*** Opening Given data ***

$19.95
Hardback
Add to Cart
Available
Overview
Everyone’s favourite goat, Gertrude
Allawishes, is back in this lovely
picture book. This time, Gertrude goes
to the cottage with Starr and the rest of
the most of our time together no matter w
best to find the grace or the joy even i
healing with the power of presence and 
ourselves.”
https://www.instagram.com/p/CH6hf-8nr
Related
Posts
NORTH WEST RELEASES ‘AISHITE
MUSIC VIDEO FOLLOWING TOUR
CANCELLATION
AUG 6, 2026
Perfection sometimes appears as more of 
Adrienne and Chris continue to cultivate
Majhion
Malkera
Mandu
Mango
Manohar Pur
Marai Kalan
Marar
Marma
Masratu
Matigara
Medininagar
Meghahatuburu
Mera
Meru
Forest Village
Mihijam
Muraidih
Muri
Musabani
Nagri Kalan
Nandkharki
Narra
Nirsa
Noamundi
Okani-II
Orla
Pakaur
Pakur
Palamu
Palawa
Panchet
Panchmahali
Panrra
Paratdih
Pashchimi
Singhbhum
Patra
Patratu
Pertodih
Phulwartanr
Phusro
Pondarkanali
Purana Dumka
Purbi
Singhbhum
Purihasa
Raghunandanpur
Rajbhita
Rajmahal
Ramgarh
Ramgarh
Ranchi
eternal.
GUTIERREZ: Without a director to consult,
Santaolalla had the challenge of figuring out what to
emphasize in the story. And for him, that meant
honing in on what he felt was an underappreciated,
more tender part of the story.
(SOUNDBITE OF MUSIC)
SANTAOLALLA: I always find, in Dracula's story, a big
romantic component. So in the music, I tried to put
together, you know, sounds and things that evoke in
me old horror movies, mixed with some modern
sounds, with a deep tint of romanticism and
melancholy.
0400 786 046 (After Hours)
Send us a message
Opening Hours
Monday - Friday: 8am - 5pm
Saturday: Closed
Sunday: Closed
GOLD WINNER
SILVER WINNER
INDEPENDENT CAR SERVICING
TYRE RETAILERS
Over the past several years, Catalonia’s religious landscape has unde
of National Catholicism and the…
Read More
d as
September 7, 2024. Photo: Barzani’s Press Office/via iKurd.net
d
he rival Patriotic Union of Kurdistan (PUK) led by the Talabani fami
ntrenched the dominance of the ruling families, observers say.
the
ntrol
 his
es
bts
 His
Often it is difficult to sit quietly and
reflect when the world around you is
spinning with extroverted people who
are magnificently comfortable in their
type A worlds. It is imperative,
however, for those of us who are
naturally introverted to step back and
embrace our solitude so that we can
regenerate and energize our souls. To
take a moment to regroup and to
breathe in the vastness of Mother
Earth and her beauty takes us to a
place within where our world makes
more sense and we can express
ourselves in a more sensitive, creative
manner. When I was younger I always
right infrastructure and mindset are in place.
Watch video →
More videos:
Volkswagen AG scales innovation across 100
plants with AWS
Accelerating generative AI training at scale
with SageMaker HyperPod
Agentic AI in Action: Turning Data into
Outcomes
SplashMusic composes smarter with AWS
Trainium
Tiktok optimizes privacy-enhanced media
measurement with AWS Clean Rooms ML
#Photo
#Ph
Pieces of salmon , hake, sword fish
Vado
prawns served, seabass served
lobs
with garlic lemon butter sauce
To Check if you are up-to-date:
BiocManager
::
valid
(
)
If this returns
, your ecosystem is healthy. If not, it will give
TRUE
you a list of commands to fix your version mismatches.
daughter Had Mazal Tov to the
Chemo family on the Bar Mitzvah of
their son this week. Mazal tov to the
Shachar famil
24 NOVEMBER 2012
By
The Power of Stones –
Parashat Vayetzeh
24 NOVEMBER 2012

*** Closing Given data ***

> _Work task_
Would you please give the number of lines in the data above that contain the string "your"? Reply with that number only.

> _Solution for this task_
2